Rhona, dieser Beitrag war bestimmt keine befriedigende Antwort auf deine Fragen. Aber jede/r kann nur für sich sprechen – je nach eigenen Erfahrungen. Ich fürchte, es gibt einfach keine allgemein gültige Regel, die besagt wie Mensch auf Schicksalsschläge reagieren "sollte, auch nicht was „normal“ ist – weder was Erfahrungen noch Zeitspannen der Verarbeitung betrifft. Auch das ist individuell und relativ – auch da muss jede/r den eigenen Weg finden. Wenn man dabei begleitet wird/werden kann von guten Freunden, so fühlt man sich dennoch immer wieder mal allein auf dem Weg – weil Niemand einem den Schmerz abnehmen kann.
 
Britt schrieb:
Aber jede/r kann nur für sich sprechen – je nach eigenen Erfahrungen. Ich fürchte, es gibt einfach keine allgemein gültige Regel, die besagt wie Mensch auf Schicksalsschläge reagieren "sollte, auch nicht was „normal“ ist

Liebe Britt du hast soeben eine recht brauchbare definition des "normalen" geschrieben...danke!

lg vkW
 
Werbung:
Keine persönliche Erfahrung - aber eine künstlerische "Ermutigung", wenns mir mal dreckig geht, nicht zu verbittern, hart zu werden ....

Wolf Biermann
(Peter Huchel gewidmet)

Du, lass dich nicht verhärten
in dieser harten Zeit.
Die allzu hart sind brechen,
die allzu spitz sind stechen
und brechen ab sogleich.

Du. lass dich nicht verbittern
in dieser bittren Zeit.

Gegebene Angaben.
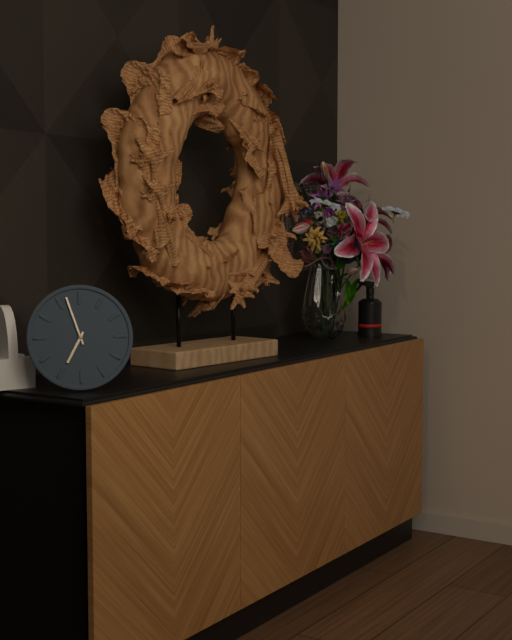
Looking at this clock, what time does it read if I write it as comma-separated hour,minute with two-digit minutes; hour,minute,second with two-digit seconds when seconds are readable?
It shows 6,57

Übungsaufgaben.
(A) Fass den Absatz im Seitenauszug, der mit „Rhona, dieser Beitrag war bestimmt“ beginnt, kürzer zusammen. Die wichtigsten Aussagen sollen dabei erhalten bleiben.
(B) Gib aus dem Seitenauszug den Text von „Liebe Britt du“ bis einschließlich „(Peter Huchel gewidmet)“ wortgetreu aus.
(C) Greif den Seitenauszug über den Umgang mit Schicksalsschlägen dort auf, wo er aufhört, und schreib ihn weiter.

Lösungen.
(A) Der Beitrag ist sicher keine befriedigende Antwort auf Rhonas Fragen, denn jede/r kann nur aus eigener Erfahrung sprechen. Es gibt keine allgemeine Regel, wie man auf Schicksalsschläge reagieren sollte oder was dabei „normal“ ist. Das gilt für die Erfahrungen genauso wie für die Zeit, die die Verarbeitung braucht. Auch hier muss jede/r den eigenen Weg finden. Selbst wenn gute Freunde einen begleiten, fühlt man sich immer wieder allein, weil niemand einem den Schmerz abnehmen kann.

(B)
Liebe Britt du hast soeben eine recht brauchbare definition des "normalen" geschrieben...danke!

lg vkW
 
Werbung:
Keine persönliche Erfahrung - aber eine künstlerische "Ermutigung", wenns mir mal dreckig geht, nicht zu verbittern, hart zu werden ....

Wolf Biermann
(Peter Huchel gewidmet)

(C)
Die Herrschenden erzittern -
sitzt du erst hinter Gittern -
doch nicht vor deinem Leid.

Du, lass dich nicht erschrecken
in dieser Schreckenszeit.
Das wollen sie bezwecken,
dass wir die Waffen strecken
schon vor dem großen Streit.

Du, lass dich nicht verbrauchen,
gebrauche deine Zeit.
Du kannst nicht untertauchen,
du brauchst uns und wir brauchen
grad deine Heiterkeit.

Wir wolln es nicht verschweigen
in dieser Schweigenszeit.
Das Grün bricht aus den Zweigen,
wir wolln das allen zeigen,
dann wissen sie Bescheid.

Also, Rhona, wenn Du so willst, ebenfalls eine Aufforderung, immer weiter zu machen in dem, was wir für richtig halten.
Jeder Rückschlag kann zweierlei bewirken: nachgeben, aufgeben o d e r weitermachen, mit besseren Mitteln, da die alten ja uns "auf den Kopf gefallen" sind.
Ich gehöre zu den Weitermachern - Du auch, wenn ich Deine Worte richtig lese.